■ Description of the task
Repeat exactly, and only, the lines of the entries below from the one with "legal | ![legal][legal]" through the one with "lesson | ![lesson][lesson]", both ends included.
Start of Block
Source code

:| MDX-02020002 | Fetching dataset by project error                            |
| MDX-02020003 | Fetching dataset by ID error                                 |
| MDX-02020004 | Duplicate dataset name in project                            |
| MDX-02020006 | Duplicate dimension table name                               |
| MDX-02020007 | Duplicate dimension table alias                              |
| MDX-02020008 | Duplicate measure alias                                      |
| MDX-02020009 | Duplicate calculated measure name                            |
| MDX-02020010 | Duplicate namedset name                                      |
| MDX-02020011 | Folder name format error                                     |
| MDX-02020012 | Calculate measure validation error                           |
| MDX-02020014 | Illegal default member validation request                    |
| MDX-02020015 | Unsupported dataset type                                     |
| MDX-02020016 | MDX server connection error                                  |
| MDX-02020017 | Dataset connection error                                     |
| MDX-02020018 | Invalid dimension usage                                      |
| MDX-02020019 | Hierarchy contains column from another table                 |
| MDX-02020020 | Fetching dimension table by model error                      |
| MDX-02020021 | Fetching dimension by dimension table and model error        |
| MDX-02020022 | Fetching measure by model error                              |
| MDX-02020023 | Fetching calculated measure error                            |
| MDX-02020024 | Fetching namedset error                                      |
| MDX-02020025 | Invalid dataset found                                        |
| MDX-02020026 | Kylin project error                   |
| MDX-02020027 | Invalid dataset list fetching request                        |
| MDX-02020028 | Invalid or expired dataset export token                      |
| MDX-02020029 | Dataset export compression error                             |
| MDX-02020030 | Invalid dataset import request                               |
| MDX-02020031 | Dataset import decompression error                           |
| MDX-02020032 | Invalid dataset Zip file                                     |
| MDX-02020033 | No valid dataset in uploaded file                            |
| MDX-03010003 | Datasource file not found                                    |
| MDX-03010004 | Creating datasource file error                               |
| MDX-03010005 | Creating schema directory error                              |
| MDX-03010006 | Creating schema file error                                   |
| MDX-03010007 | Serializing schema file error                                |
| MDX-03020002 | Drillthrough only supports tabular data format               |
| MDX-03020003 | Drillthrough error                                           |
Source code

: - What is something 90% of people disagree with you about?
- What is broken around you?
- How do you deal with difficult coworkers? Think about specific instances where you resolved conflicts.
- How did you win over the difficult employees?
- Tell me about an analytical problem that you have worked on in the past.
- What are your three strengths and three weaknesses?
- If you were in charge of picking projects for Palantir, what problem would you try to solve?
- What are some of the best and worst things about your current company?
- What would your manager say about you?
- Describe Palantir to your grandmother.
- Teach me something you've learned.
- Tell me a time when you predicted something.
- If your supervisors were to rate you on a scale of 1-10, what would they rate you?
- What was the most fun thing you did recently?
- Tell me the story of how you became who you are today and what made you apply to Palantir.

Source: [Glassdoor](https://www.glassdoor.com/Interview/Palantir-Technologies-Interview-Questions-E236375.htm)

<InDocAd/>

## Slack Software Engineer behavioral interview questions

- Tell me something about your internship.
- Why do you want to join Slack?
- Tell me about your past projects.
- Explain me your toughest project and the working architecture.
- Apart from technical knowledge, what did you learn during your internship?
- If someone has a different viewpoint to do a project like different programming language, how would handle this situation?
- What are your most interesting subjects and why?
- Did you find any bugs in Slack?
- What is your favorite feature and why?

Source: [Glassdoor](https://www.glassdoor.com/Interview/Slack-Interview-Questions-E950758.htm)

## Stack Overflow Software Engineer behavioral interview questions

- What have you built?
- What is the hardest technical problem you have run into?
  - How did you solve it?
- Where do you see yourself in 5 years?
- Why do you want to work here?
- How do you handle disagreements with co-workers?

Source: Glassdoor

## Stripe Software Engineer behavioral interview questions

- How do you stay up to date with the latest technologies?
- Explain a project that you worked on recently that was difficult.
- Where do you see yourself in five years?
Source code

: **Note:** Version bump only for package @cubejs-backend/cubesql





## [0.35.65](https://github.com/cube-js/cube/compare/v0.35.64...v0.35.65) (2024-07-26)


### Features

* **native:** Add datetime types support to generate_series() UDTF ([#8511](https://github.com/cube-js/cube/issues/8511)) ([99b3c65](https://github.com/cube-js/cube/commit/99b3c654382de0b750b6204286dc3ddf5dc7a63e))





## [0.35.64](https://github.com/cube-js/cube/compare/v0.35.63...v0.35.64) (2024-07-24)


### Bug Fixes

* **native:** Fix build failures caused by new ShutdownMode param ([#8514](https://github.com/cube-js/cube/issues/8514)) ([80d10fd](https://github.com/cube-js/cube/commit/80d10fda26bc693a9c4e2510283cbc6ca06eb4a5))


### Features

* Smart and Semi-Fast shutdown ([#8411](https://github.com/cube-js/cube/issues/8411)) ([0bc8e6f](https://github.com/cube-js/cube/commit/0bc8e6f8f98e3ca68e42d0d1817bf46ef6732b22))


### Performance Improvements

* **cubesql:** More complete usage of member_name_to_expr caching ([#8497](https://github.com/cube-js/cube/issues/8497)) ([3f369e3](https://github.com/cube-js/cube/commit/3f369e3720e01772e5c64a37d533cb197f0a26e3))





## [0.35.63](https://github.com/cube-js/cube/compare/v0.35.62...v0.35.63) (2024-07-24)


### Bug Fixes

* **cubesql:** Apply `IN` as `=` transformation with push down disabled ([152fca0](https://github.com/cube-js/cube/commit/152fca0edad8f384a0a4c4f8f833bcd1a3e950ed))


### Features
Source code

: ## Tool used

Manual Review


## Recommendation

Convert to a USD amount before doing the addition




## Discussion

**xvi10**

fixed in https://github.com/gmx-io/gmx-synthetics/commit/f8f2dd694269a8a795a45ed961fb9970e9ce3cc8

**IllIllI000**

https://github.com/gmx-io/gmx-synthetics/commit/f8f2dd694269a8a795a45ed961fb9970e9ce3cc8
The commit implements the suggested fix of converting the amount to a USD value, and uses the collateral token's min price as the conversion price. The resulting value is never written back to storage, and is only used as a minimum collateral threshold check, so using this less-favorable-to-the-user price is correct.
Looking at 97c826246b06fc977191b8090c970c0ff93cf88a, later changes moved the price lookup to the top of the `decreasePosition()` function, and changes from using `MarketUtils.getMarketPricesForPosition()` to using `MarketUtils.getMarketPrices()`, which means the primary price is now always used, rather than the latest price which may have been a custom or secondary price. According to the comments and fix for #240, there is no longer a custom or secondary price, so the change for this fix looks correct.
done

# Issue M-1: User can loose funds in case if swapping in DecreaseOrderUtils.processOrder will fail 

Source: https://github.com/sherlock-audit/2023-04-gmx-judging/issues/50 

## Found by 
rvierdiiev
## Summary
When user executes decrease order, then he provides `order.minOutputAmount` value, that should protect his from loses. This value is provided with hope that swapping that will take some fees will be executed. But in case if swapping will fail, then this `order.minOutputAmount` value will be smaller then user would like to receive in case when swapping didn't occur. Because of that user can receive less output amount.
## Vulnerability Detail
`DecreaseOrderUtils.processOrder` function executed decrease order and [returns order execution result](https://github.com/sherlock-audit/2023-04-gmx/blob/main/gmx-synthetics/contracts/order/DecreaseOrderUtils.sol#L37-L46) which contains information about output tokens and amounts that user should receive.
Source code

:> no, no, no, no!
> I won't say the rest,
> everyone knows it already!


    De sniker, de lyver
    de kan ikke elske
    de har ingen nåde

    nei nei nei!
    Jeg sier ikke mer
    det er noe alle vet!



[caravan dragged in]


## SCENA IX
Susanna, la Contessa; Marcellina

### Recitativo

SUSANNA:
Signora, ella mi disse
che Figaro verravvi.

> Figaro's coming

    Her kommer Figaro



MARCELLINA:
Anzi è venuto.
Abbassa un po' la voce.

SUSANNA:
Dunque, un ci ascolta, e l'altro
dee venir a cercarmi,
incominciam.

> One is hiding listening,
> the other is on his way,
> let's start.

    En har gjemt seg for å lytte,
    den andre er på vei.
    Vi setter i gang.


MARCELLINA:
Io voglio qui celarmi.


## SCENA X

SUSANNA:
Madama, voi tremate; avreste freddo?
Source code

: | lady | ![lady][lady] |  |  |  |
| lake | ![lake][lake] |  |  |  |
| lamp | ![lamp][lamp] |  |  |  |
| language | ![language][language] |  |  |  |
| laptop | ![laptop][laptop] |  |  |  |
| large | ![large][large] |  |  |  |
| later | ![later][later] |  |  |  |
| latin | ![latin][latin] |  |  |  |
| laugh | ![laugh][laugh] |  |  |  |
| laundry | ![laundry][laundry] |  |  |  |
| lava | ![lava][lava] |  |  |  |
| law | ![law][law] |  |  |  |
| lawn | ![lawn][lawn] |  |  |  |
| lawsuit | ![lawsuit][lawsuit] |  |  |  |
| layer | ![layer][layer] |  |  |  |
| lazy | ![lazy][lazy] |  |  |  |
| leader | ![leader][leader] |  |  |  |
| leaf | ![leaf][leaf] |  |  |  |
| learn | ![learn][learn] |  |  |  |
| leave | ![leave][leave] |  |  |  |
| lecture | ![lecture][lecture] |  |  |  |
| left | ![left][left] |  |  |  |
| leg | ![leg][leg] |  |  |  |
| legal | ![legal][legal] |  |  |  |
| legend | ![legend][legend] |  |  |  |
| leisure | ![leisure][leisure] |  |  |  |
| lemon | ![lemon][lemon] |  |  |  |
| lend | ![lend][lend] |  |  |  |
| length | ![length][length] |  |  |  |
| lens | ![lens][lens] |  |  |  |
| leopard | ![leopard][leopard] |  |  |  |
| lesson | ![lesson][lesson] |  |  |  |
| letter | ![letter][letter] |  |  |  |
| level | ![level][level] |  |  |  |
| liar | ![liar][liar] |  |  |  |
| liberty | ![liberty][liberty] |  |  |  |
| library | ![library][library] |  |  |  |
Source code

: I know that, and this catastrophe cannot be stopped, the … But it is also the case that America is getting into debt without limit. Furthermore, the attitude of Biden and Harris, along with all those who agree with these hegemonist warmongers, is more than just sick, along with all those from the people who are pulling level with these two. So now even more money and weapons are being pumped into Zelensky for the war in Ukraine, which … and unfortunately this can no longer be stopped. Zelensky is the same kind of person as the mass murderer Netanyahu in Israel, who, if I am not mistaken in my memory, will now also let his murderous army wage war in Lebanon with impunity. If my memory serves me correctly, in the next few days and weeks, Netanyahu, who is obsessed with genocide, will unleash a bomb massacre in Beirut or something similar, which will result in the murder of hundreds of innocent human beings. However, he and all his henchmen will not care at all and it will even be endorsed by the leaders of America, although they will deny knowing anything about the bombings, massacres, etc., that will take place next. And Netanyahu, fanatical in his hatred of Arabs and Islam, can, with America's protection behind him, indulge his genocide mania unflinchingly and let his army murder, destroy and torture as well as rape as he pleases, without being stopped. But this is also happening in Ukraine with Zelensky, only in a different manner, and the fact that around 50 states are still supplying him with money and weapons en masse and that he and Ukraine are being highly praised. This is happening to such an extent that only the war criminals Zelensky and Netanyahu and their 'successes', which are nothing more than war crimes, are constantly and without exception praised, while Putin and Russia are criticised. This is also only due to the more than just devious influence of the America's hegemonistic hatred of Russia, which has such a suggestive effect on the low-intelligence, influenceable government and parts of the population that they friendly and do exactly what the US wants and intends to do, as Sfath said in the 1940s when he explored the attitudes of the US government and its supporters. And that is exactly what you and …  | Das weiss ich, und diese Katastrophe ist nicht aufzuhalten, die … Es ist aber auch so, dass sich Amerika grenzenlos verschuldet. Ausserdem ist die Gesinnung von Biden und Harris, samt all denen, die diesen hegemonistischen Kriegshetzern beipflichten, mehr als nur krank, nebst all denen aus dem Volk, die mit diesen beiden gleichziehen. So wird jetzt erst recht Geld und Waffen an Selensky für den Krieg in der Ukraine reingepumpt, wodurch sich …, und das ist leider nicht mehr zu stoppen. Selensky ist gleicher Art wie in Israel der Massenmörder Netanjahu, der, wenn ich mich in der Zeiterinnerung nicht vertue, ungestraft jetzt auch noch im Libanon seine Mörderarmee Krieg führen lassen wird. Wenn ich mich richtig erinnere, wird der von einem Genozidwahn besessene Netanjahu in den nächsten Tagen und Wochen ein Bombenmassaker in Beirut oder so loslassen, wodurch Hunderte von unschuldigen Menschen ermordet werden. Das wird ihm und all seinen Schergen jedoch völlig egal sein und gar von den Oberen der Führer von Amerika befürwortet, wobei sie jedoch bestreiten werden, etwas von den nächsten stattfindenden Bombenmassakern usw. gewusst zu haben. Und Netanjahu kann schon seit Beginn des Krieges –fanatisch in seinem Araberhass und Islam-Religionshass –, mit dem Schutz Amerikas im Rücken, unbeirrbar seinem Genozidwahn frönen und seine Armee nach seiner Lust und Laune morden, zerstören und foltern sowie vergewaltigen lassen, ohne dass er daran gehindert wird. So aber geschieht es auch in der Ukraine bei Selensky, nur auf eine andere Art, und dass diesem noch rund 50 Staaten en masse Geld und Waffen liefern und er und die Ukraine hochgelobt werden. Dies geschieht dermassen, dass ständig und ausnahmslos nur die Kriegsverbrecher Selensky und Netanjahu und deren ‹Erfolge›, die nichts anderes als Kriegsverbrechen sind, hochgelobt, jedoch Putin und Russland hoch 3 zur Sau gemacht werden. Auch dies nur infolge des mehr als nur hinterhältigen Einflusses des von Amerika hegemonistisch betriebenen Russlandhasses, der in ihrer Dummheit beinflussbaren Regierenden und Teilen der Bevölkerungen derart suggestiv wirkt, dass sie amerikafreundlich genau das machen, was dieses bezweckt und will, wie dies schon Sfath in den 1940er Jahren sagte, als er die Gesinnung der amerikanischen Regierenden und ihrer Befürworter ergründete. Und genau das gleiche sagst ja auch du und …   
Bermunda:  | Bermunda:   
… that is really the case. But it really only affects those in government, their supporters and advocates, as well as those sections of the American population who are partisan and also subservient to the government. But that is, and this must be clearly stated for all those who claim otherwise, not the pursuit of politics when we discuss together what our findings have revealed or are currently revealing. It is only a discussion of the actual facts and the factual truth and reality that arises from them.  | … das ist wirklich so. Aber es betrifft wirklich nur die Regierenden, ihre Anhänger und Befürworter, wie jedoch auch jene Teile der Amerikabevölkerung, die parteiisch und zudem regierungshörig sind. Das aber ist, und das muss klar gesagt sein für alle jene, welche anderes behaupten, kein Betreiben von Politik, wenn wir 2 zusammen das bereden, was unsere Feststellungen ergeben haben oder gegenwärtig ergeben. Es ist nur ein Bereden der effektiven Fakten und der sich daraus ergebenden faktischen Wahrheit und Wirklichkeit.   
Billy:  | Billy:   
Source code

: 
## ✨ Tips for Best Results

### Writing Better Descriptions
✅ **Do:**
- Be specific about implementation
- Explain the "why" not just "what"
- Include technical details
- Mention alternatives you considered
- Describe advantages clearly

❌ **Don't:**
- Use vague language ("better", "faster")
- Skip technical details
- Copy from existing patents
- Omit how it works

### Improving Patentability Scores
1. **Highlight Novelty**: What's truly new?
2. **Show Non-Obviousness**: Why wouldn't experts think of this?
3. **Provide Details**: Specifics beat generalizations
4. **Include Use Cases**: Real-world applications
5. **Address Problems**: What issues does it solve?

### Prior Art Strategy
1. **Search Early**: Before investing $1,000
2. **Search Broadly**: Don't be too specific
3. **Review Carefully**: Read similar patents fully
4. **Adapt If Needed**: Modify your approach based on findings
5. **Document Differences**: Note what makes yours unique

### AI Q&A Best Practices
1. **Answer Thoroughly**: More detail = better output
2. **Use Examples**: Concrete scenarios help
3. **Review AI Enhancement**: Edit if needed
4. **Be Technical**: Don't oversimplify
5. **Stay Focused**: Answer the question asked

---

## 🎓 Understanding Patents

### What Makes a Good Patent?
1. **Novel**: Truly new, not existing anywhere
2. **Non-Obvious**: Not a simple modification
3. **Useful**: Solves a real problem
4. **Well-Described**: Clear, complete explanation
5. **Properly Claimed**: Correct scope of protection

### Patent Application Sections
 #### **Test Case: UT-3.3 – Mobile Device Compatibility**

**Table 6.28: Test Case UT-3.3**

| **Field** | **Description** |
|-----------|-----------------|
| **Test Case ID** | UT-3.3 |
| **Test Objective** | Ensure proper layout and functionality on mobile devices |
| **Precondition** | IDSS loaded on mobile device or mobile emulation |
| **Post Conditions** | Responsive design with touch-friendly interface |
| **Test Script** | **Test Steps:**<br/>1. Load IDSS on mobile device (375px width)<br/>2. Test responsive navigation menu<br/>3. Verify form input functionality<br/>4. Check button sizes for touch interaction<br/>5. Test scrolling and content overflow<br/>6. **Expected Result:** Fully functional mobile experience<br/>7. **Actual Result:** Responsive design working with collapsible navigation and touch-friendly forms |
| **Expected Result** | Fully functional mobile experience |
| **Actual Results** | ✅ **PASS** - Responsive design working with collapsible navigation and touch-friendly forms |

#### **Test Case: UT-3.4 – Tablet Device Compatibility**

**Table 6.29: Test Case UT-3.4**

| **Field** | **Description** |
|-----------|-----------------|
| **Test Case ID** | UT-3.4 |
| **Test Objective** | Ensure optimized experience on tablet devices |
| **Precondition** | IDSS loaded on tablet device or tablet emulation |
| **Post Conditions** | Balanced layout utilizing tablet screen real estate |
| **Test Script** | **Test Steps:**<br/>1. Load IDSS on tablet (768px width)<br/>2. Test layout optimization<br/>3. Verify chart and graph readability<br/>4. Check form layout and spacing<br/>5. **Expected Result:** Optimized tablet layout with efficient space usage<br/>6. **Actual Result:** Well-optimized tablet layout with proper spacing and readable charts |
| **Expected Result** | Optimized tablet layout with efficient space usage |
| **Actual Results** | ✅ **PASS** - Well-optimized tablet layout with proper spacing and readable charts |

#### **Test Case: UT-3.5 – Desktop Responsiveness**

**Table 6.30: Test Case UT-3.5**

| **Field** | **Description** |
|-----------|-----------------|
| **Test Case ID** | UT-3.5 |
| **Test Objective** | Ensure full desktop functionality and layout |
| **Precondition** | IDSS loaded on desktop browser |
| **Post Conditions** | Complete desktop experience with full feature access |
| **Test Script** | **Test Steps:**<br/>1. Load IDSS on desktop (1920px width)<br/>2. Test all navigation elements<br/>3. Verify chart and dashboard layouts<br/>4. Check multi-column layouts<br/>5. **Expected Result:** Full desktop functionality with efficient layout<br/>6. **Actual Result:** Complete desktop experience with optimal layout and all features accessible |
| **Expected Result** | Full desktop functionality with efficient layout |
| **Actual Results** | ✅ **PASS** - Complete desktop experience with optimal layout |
End of Block
■ Output
| legal | ![legal][legal] |  |  |  |
| legend | ![legend][legend] |  |  |  |
| leisure | ![leisure][leisure] |  |  |  |
| lemon | ![lemon][lemon] |  |  |  |
| lend | ![lend][lend] |  |  |  |
| length | ![length][length] |  |  |  |
| lens | ![lens][lens] |  |  |  |
| leopard | ![leopard][leopard] |  |  |  |
| lesson | ![lesson][lesson] |  |  |  |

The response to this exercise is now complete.